Rewrite every entry below, substituting "bass tablature" for each occurrence of "guitar tablature" and leaving everything else unchanged.

*Task material*.
──────────────────────────────

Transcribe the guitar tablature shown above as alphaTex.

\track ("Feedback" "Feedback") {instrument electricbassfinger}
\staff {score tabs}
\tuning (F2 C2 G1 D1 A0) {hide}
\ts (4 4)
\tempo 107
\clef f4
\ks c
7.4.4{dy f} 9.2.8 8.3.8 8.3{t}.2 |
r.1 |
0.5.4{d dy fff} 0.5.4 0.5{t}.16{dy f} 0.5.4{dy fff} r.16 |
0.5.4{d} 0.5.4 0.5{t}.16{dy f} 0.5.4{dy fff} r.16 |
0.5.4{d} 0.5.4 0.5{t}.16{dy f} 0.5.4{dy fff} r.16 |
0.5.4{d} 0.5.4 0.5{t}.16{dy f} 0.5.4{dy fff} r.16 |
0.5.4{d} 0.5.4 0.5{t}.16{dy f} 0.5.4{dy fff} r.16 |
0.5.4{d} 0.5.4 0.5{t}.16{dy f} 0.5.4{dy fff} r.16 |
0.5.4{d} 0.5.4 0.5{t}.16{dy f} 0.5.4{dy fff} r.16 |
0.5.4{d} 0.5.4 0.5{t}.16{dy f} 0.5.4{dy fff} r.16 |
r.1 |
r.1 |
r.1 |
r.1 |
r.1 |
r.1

──────────────────────────────

*Written response*.
Transcribe the bass tablature shown above as alphaTex.

\track ("Feedback" "Feedback") {instrument electricbassfinger}
\staff {score tabs}
\tuning (F2 C2 G1 D1 A0) {hide}
\ts (4 4)
\tempo 107
\clef f4
\ks c
7.4.4{dy f} 9.2.8 8.3.8 8.3{t}.2 |
r.1 |
0.5.4{d dy fff} 0.5.4 0.5{t}.16{dy f} 0.5.4{dy fff} r.16 |
0.5.4{d} 0.5.4 0.5{t}.16{dy f} 0.5.4{dy fff} r.16 |
0.5.4{d} 0.5.4 0.5{t}.16{dy f} 0.5.4{dy fff} r.16 |
0.5.4{d} 0.5.4 0.5{t}.16{dy f} 0.5.4{dy fff} r.16 |
0.5.4{d} 0.5.4 0.5{t}.16{dy f} 0.5.4{dy fff} r.16 |
0.5.4{d} 0.5.4 0.5{t}.16{dy f} 0.5.4{dy fff} r.16 |
0.5.4{d} 0.5.4 0.5{t}.16{dy f} 0.5.4{dy fff} r.16 |
0.5.4{d} 0.5.4 0.5{t}.16{dy f} 0.5.4{dy fff} r.16 |
r.1 |
r.1 |
r.1 |
r.1 |
r.1 |
r.1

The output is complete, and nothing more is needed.